The Minister of Public Health of the Democratic Republic of Congo (DRC) informed the World Health Organization (WHO) of another Ebola virus outbreak in northern DRC. WHO has already deployed an investigation team to the affected area.
Latest Ebola Outbreak
WHO was informed of the latest Ebola outbreak in DRC on Friday, May 12, courtesy of DRC’s Minister of Public Health, Dr. Oly Ilunga Kalenga. The said outbreak affects the Nambwa health district in the province of Bas-Uélé.
Starting from April 22, nine suspected Ebola cases have been reported, including three deaths and the six other still hospitalized. WHO was informed of the suspicious cases, which were confirmed on May 11, when National Biomedical Research Institute informed authorities that one out of five blood samples returned positive for Ebola.
As of May 11, the fatality rate for this outbreak is at 33.3 percent.
WHO was quick to respond to the outbreak as they are currently working hand in hand with the local authorities to prevent the further spread of the disease. An investigative team with epidemiologists, biologists, and other experts have already been deployed to the region.
“The WHO Country Office in the DRC is working closely with the national and provincial authorities and with the WHO Regional Office for Africa, WHO headquarters in Geneva and all other partners to facilitate deployment of health workers and protective kits in the field to strengthen epidemiological surveillance and rapidly control the outbreak,” said Dr. Yokouidé Allarangar, DRC’s WHO representative.
Eighth Ebola Outbreak
The current outbreak, despite being described as a small one, is DRC’s eighth Ebola outbreak since 1976, when Ebola took 280 lives from the country. The last outbreak before the current one was between August and November in 2014, claiming 49 lives.
Previously known as the Ebola haemorrhagic fever, Ebola virus disease (EVD) is a deadly and rare disease that is caused by one of five different strains of the Ebola virus: Zaire ebolavirus, Sudan ebolavirus, Tai Forest ebolavirus, Bundibugyo ebolavirus, and Reston virus.
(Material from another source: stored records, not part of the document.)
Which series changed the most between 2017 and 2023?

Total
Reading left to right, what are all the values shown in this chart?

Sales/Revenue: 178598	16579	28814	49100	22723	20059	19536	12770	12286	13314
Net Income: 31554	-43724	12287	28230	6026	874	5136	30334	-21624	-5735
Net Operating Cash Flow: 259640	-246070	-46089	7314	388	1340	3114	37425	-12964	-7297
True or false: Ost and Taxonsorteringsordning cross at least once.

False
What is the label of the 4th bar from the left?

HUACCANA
Among these, Reston is the only one not yet known to affect humans.
The disease was first recorded in 1976 near the Ebola River, in a place that is now DRC. Various places in Africa have since sporadically experienced Ebola clusters and outbreaks.
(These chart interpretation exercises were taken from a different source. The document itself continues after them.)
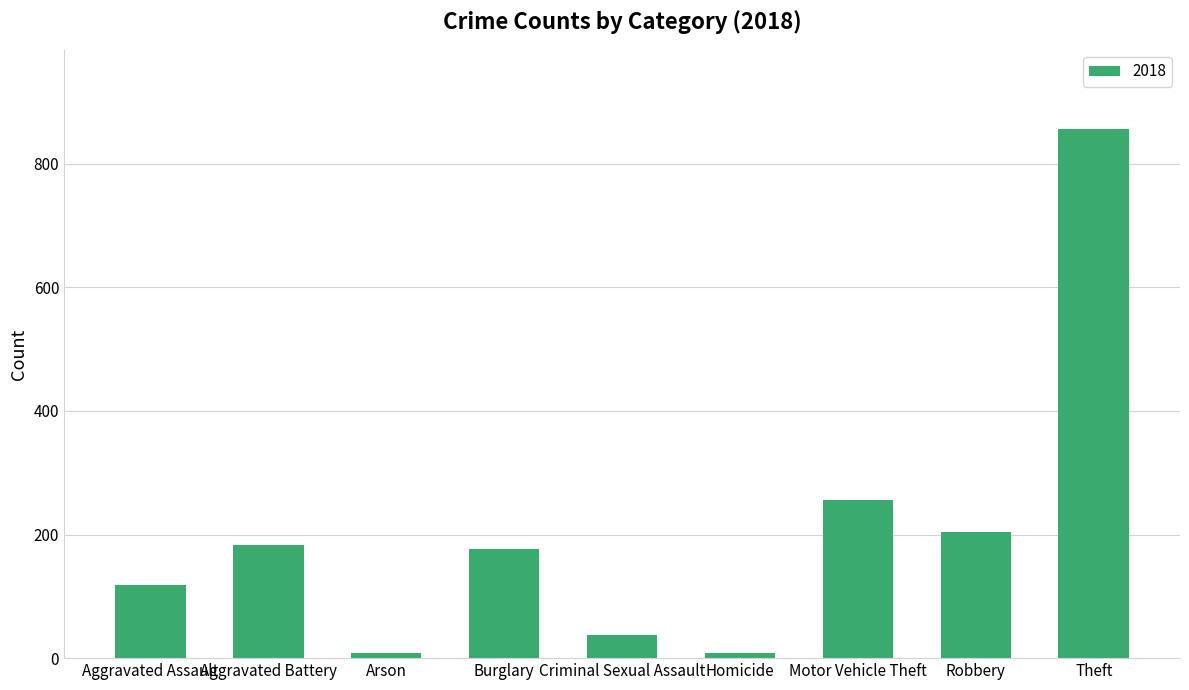

True or false: the data shows 85 at Motor Vehicle Theft.

False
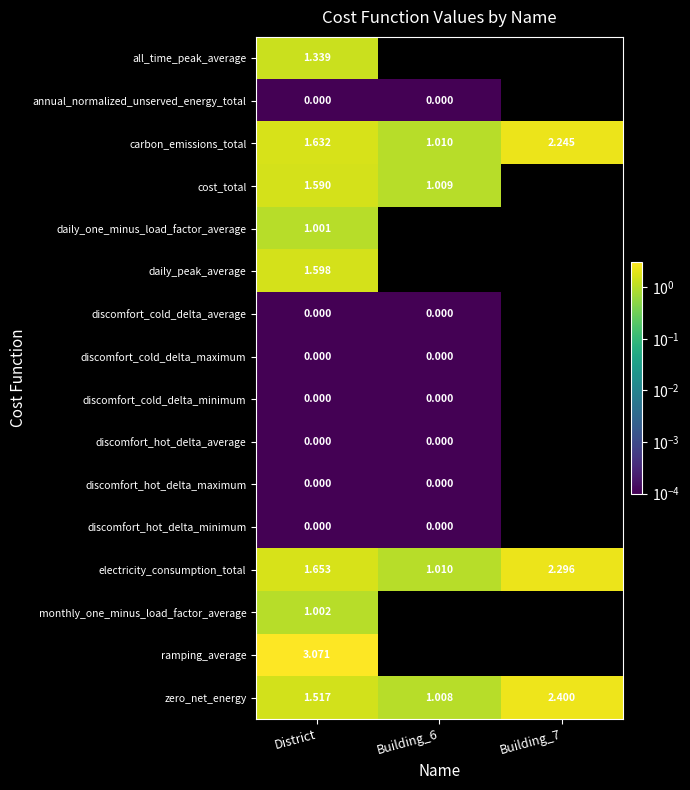

Which series has the largest total across all categories?

electricity_consumption_total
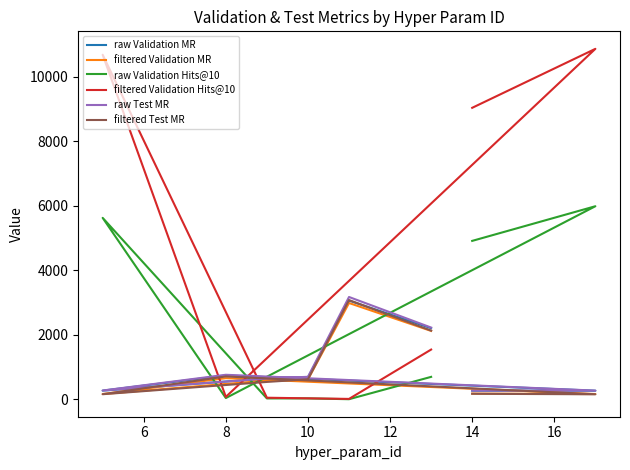

Is it true that filtered Test MR equals 1607.0 at 16?

False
Though the host of the Ebola virus is still unknown, some experts believe that perhaps the virus is animal-borne, and that the likeliest hosts are bats.
The virus cannot be transmitted through air, water, or through casual contact with an infected person. Further, a person with Ebola is only contagious after symptoms begin to show. Though an Ebola vaccine has been successfully administered in Guinea, it only works on one Ebola subtype, and people also reported adverse side effects to the vaccine.